During 1957 a preliminary experiment was carried out for the rooting of avocado cuttings taken from adult grafted trees. Two rooting media were tested, vermiculite, and very coarse sand. The cuttings were under constant mist spray during daytime. Different plant hormones were used. Cuttings were taken four times during the season. None of the hundreds of cuttings used in this experiment produced roots, although most of them produced callus.
During the years 1958-61, many experiments were carried out for the rooting of avocado cuttings, all of them under intermittent mist spray of 4-8 seconds/minute, during daytime only. The influence of various factors on the rooting of avocado cuttings was tested: source of cuttings, age of parent plant, age of branch from which cuttings were taken, type of cuttings, season, treatments with plant hormones, rooting media, length of spray and light intensity.
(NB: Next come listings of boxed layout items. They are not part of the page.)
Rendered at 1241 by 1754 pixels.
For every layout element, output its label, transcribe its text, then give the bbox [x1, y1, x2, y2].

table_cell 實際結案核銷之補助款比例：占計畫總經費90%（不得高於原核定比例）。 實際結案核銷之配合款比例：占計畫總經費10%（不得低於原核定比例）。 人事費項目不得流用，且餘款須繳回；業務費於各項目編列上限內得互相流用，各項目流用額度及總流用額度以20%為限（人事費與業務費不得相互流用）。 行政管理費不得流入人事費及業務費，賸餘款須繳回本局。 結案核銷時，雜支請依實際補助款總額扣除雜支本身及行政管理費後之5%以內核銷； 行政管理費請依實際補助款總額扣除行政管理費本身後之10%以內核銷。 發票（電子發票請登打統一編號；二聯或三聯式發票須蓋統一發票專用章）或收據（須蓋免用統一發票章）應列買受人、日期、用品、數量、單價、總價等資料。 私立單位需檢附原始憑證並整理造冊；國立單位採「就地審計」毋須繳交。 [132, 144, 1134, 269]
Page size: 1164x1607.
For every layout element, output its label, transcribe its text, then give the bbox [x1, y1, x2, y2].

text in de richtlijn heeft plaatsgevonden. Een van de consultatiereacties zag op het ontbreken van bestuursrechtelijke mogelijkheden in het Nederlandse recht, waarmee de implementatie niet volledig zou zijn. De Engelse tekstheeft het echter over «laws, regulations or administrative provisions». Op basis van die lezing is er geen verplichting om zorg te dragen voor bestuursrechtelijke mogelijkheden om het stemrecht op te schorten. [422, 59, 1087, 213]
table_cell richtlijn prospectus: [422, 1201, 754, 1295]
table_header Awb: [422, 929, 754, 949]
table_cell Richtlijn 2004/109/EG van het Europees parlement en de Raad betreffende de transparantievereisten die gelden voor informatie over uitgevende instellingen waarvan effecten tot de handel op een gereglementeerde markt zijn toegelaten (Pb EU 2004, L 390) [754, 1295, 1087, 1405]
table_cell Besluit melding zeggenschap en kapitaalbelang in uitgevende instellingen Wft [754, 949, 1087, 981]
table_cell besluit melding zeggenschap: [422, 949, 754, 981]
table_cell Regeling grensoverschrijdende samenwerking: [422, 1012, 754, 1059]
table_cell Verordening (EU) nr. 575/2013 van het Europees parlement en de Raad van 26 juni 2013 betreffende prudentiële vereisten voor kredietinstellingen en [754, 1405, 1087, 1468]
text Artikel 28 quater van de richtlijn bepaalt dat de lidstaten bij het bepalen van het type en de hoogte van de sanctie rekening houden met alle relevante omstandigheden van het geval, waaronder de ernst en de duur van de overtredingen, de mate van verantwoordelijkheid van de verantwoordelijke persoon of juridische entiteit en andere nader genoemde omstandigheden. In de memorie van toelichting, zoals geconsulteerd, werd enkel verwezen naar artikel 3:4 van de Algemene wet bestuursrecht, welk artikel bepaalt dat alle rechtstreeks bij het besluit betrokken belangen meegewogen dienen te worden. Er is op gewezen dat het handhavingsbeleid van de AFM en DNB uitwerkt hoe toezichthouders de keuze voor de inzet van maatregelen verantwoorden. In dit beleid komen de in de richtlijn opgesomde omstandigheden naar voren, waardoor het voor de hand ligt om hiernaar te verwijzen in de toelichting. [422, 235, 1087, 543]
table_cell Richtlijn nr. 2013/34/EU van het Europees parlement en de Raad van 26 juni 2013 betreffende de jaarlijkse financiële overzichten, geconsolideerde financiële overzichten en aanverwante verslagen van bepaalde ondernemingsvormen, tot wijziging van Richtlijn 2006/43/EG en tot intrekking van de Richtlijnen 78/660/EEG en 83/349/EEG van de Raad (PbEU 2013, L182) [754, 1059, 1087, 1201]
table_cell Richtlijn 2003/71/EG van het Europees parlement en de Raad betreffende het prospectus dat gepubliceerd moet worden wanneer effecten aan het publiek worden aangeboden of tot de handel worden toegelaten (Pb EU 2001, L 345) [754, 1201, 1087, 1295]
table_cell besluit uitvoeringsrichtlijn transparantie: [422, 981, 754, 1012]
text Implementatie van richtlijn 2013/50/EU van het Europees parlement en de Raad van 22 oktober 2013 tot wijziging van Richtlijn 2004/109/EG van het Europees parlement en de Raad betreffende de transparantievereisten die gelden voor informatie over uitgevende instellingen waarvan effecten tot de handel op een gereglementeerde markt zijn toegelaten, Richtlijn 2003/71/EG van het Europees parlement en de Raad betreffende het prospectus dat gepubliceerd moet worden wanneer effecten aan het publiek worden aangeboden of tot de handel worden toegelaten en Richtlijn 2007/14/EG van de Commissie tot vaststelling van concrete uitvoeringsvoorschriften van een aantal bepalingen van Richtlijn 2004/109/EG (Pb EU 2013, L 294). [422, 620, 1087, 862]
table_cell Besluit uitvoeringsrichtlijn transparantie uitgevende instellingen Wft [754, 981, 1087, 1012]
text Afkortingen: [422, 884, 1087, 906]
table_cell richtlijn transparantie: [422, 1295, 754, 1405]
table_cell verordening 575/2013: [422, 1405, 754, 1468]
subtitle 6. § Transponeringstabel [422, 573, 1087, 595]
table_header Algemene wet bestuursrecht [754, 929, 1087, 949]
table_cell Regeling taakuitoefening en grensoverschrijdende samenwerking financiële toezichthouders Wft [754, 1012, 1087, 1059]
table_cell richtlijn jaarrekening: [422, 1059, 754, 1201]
Results showed that the decisive factor for rooting is an inherent characteristic of the parent plant. There were types, e.g. seedling rootstock ‘Benik 31/6’, which always gave a high percentage cuttings, while cuttings from some other rootstocks, under the same conditions, did not root at all. Mexican types appeared to root better than Guatemalan or West Indian types. In almost all cases percentage of rooting declined with age of the parent plant. As for the age and type of the cutting itself, no clear results were obtained. In some cases a higher percentage and faster rooting were obtained from soft top cuttings than from semi-hardwood cuttings, whereas in other cases semi-hardwood cuttings gave better results. In a few cases sub-terminal and basal cuttings showed a high percentage rooting. Suckers and water shoots always gave a high percentage of rooted cuttings. No clear differences were found between cuttings taken during the spring or during the summer. But since it sometimes takes up to 5 or 6 months for roots to form, it seems more advisable to take cuttings early in the season.
Treatments with plant hormones did not always increase the rooting percentage, but in most cases the root system of the treated cuttings was more developed. Among the rooting media tested, coarse-grained vermiculite was found to be the best. Silica sand medium also gave some rooting but tended to form a hard crust under mist spray, resulting in excess of water and lack of aeration.
Satisfactory results from the mist spray were obtained with 4-6 seconds on, within a minute, even during the hottest hours and season. It may be advisable to reduce the on time to 2 seconds in a minute during the cooler seasons. Reducing the light intensity to 50% gave better results in the rooting of avocado cuttings than full sunlight.
In some of the later experiments, cuttings from types found to be highly resistant to saline conditions were used. Success was obtained with 2 such types, thus forming the starting point of new clones. Many of the rooted cuttings were planted in a special plot in order to use them in the future for further experiments.